A potential underreporting correction factor of 2.5 also was calculated. Using this correction factor, the model estimates that approximately 21,000 total cases will have occurred in Liberia and Sierra Leone by September 30, 2014.

Extrapolating trends to January 20, 2015, without additional interventions or changes in community behavior (e.g., notable reductions in unsafe burial practices), the model also estimates that Liberia and Sierra Leone will have approximately 550,000 Ebola cases (1.4 million when corrected for underreporting).

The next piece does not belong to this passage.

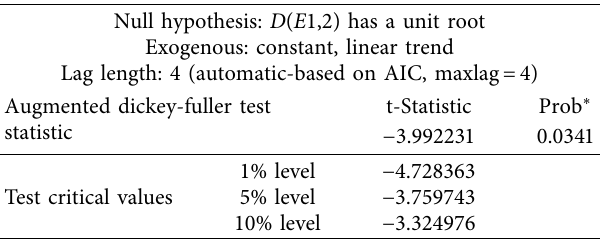
Table 4: Stationarity test results of fiscal expenditure adjustment data in China from 1998 to 2019.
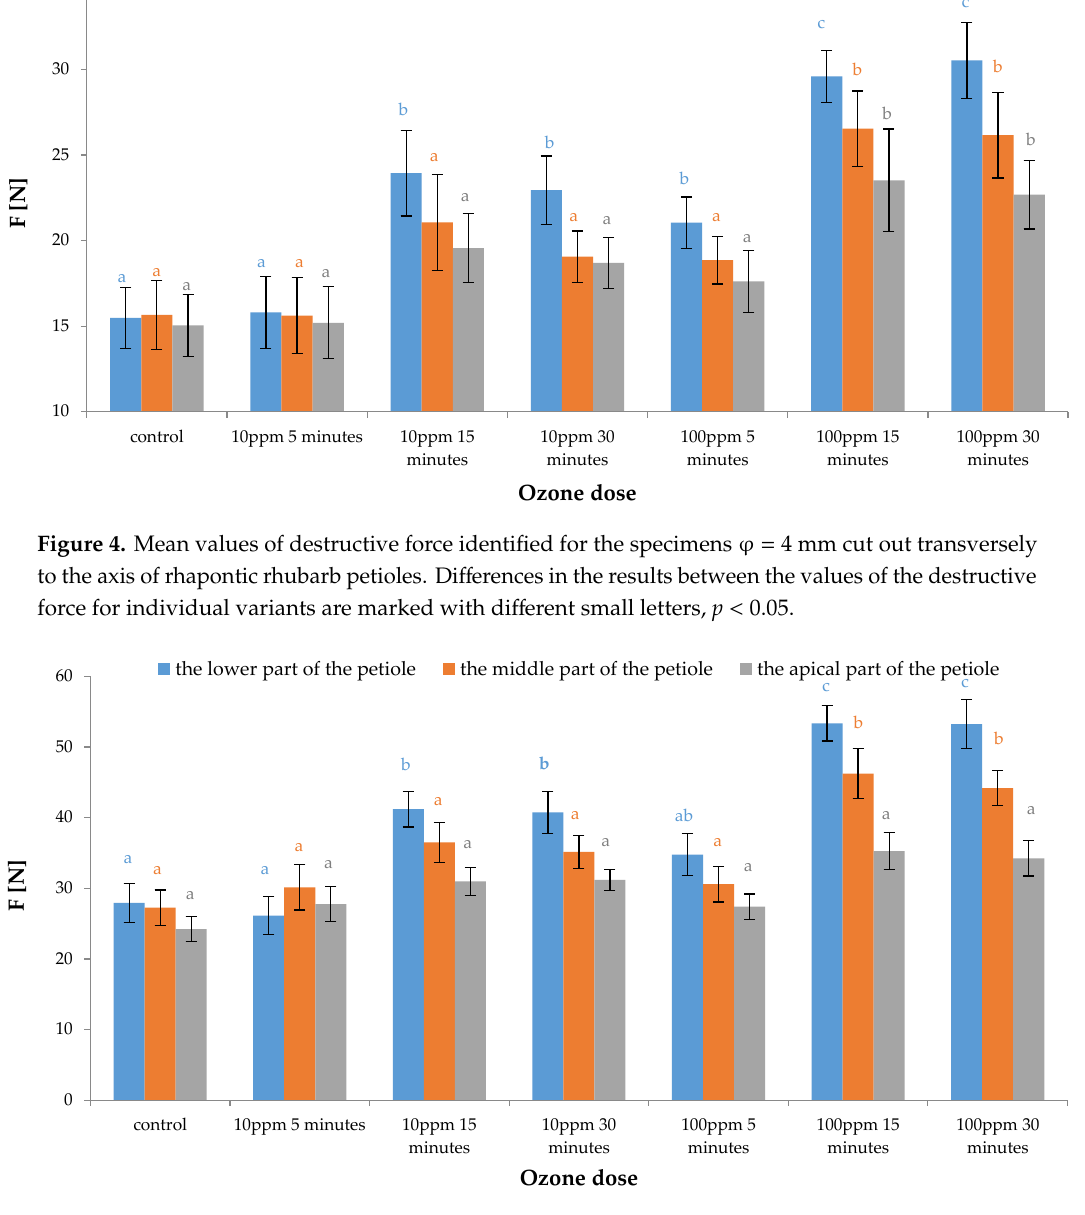
Figure 5. Destructive force identified for the specimens φ = 4 mm cut out along the axis of rhapontic rhubarb petioles. Differences in the results between the values of the destructive force for individual variants are marked with different small letters, p < 0.05.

The authors do point out five limitations to the findings:

First, extrapolating current trends in increase of cases to forecast all future cases might not be appropriate. Underlying factors such as a spontaneous change in contacts with ill persons or burial practices or substantial changes in movement within countries or across borders could alter future growth patterns. Therefore, limiting model-calculated projections to shorter durations such as 3 months might be more appropriate.

Second, assuming that this epidemic has similar epidemiologic parameters to previous outbreaks (e.g., incubation and infectiousness periods) might not be accurate, although anecdotal evidence to date has not indicated otherwise.

Third, reliance on expert opinion to estimate a correction factor regarding number of beds in use might not account sufficiently for factors such as patients being turned away from full ETUs.

Fourth, the correction factor could change substantially over time. Notable regional differences in underreporting might mean that using one correction factor across an entire country is inappropriate.

Finally, the illustrative scenario does not consider the logistics needed to increase the percentages of patients who are receiving care in an ETU or at home or in a community setting such that there is a reduced risk for disease transmission (including safe burial when needed).

They conclude that if conditions continue without scale-up of interventions, cases will continue to double approximately every 20 days, and the number of cases in West Africa will rapidly reach extraordinary levels. However, the findings also indicate that the epidemic can be controlled.